How to complete this task: For the material that follows, return exactly the lines from the one with "<h3>Step 2: <strong>MR Viz</strong></h3>" through the one with "<li>Select 2 and", both ends included.

_____

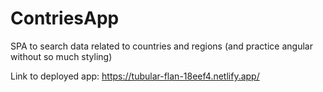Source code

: # ContriesApp

SPA to search data related to countries and regions (and practice angular without so much styling)

Link to deployed app:
https://tubular-flan-18eef4.netlify.app/

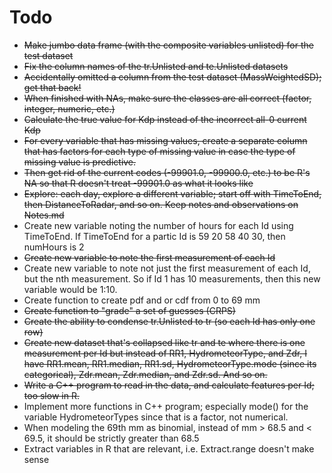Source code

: Todo
====

- ~~Make jumbo data frame (with the composite variables unlisted) for the test dataset~~
- ~~Fix the column names of the tr.Unlisted and te.Unlisted datasets~~
- ~~Accidentally omitted a column from the test dataset (MassWeightedSD); get that back!~~
- ~~When finished with NAs, make sure the classes are all correct (factor, integer, numeric, etc.)~~
- ~~Calculate the true value for Kdp instead of the incorrect all-0 current Kdp~~
- ~~For every variable that has missing values, create a separate column that has factors for each type of missing value in case the type of missing value is predictive.~~
- ~~Then get rid of the current codes (-99901.0, -99900.0, etc.) to be R's NA so that R doesn't treat -99901.0 as what it looks like~~
- ~~Explore: each day, explore a different variable; start off with TimeToEnd, then DistanceToRadar, and so on. Keep notes and observations on Notes.md~~
- Create new variable noting the number of hours for each Id using TimeToEnd. If TimeToEnd for a partic Id is 59 20 58 40 30, then numHours is 2
- ~~Create new variable to note the first measurement of each Id~~
- Create new variable to note not just the first measurement of each Id, but the nth measurement. So if Id 1 has 10 measurements, then this new variable would be 1:10.
- Create function to create pdf and or cdf from 0 to 69 mm
- ~~Create function to "grade" a set of guesses (CRPS)~~
- ~~Create the ability to condense tr.Unlisted to tr (so each Id has only one row)~~
- ~~Create new dataset that's collapsed like tr and te where there is one measurement per Id but instead of RR1, HydrometeorType, and Zdr, I have RR1.mean, RR1.median, RR1.sd, HydrometeorType.mode (since its categorical), Zdr.mean, Zdr.median, and Zdr.sd. And so on.~~
- ~~Write a C++ program to read in the data, and calculate features per Id; too slow in R.~~
- Implement more functions in C++ program; especially mode() for the variable HydrometeorTypes since that is a factor, not numerical.
- When modeling the 69th mm as binomial, instead of mm > 68.5 and < 69.5, it should be strictly greater than 68.5
- Extract variables in R that are relevant, i.e. Extract.range doesn't make sense
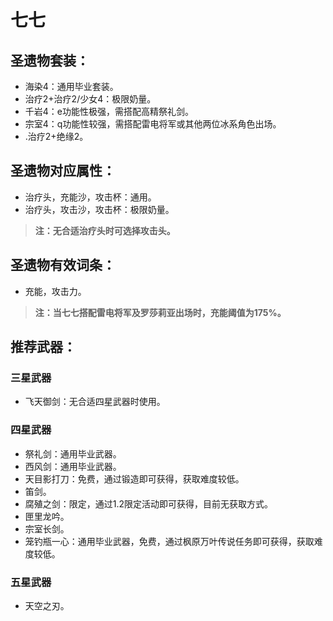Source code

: 
# 七七

## 圣遗物套装：
- 海染4：通用毕业套装。
- 治疗2+治疗2/少女4：极限奶量。
- 千岩4：e功能性极强，需搭配高精祭礼剑。
- 宗室4：q功能性较强，需搭配雷电将军或其他两位冰系角色出场。
- .治疗2+绝缘2。

## 圣遗物对应属性：
- 治疗头，充能沙，攻击杯：通用。
- 治疗头，攻击沙，攻击杯：极限奶量。

>**注：无合适治疗头时可选择攻击头。**


## 圣遗物有效词条：
- 充能，攻击力。

>**注：当七七搭配雷电将军及罗莎莉亚出场时，充能阈值为175%。**


## 推荐武器：
### 三星武器
- 飞天御剑：无合适四星武器时使用。

### 四星武器
- 祭礼剑：通用毕业武器。
- 西风剑：通用毕业武器。
- 天目影打刀：免费，通过锻造即可获得，获取难度较低。
- 笛剑。
- 腐殖之剑：限定，通过1.2限定活动即可获得，目前无获取方式。
- 匣里龙吟。
- 宗室长剑。
- 笼钓瓶一心：通用毕业武器，免费，通过枫原万叶传说任务即可获得，获取难度较低。

### 五星武器
- 天空之刃。


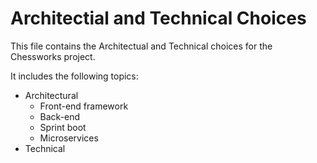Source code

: # Architectial and Technical Choices

This file contains the Architectual and Technical choices for the Chessworks project.

It includes the following topics:

- Architectural
  - Front-end framework
  - Back-end 
  - Sprint boot
  - Microservices
- Technical

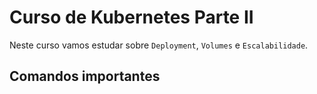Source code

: # Curso de Kubernetes Parte II

Neste curso vamos estudar sobre `Deployment`, `Volumes` e `Escalabilidade`.

## Comandos importantes
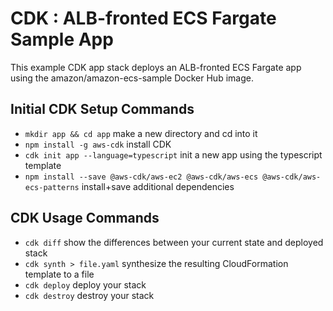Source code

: # CDK : ALB-fronted ECS Fargate Sample App

This example CDK app stack deploys an ALB-fronted ECS Fargate app using the amazon/amazon-ecs-sample Docker Hub image.

## Initial CDK Setup Commands

 * `mkdir app && cd app`    make a new directory and cd into it
 * `npm install -g aws-cdk`    install CDK
 * `cdk init app --language=typescript`    init a new app using the typescript template
 * `npm install --save @aws-cdk/aws-ec2 @aws-cdk/aws-ecs @aws-cdk/aws-ecs-patterns`    install+save additional dependencies

## CDK Usage Commands
 * `cdk diff`    show the differences between your current state and deployed stack
 * `cdk synth > file.yaml`    synthesize the resulting CloudFormation template to a file
 * `cdk deploy`    deploy your stack
 * `cdk destroy`    destroy your stack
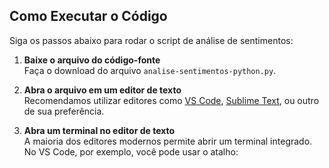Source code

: ## Como Executar o Código

Siga os passos abaixo para rodar o script de análise de sentimentos:

1. **Baixe o arquivo do código-fonte**  
   Faça o download do arquivo `analise-sentimentos-python.py`.

2. **Abra o arquivo em um editor de texto**  
   Recomendamos utilizar editores como [VS Code](https://code.visualstudio.com/), [Sublime Text](https://www.sublimetext.com/), ou outro de sua preferência.

3. **Abra um terminal no editor de texto**  
   A maioria dos editores modernos permite abrir um terminal integrado. No VS Code, por exemplo, você pode usar o atalho:


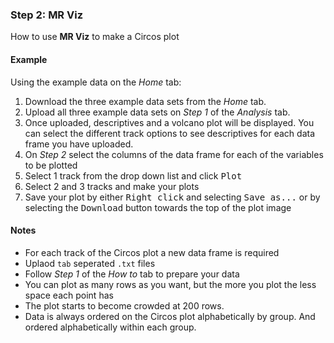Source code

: <div class="well well-lg">
<h3>Step 2: <strong>MR Viz</strong></h3>
<p align="justify">How to use <strong>MR Viz</strong> to make a Circos plot</p>
</div>

<h4>Example</h4>
<p> Using the example data on the <i>Home</i> tab:
<ol>
<li>Download the three example data sets from the <i>Home</i> tab.</li>
<li>Upload all three example data sets on <i>Step 1</i> of the <i>Analysis</i> tab.</li>
<li>Once uploaded, descriptives and a volcano plot will be displayed. You can select the different track options to see descriptives for each data frame you have uploaded.</li>
<li>On <i>Step 2</i> select the columns of the data frame for each of the variables to be plotted</li>
<li>Select 1 track from the drop down list and click <kbd>Plot</kbd></li>
<li>Select 2 and 3 tracks and make your plots</li>
<li>Save your plot by either <kbd>Right click</kbd> and selecting <kbd>Save as...</kbd> or by selecting the <kbd>Download</kbd> button towards the top of the plot image</li>
</ol>

<h4>Notes</h4>
<ul>
<li>For each track of the Circos plot a new data frame is required</li>
<li>Uplaod <code>tab</code> seperated <code>.txt</code> files</li>
<li>Follow <i>Step 1</i> of the <i>How to</i> tab to prepare your data</li>
<li>You can plot as many rows as you want, but the more you plot the less space each point has</li>
<li>The plot starts to become crowded at 200 rows.</li>
<li>Data is always ordered on the Circos plot alphabetically by group. And ordered alphabetically within each group.</li>
</ul>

_____

Reply to the exercise:
<h3>Step 2: <strong>MR Viz</strong></h3>
<p align="justify">How to use <strong>MR Viz</strong> to make a Circos plot</p>
</div>

<h4>Example</h4>
<p> Using the example data on the <i>Home</i> tab:
<ol>
<li>Download the three example data sets from the <i>Home</i> tab.</li>
<li>Upload all three example data sets on <i>Step 1</i> of the <i>Analysis</i> tab.</li>
<li>Once uploaded, descriptives and a volcano plot will be displayed. You can select the different track options to see descriptives for each data frame you have uploaded.</li>
<li>On <i>Step 2</i> select the columns of the data frame for each of the variables to be plotted</li>
<li>Select 1 track from the drop down list and click <kbd>Plot</kbd></li>
<li>Select 2 and 3 tracks and make your plots</li>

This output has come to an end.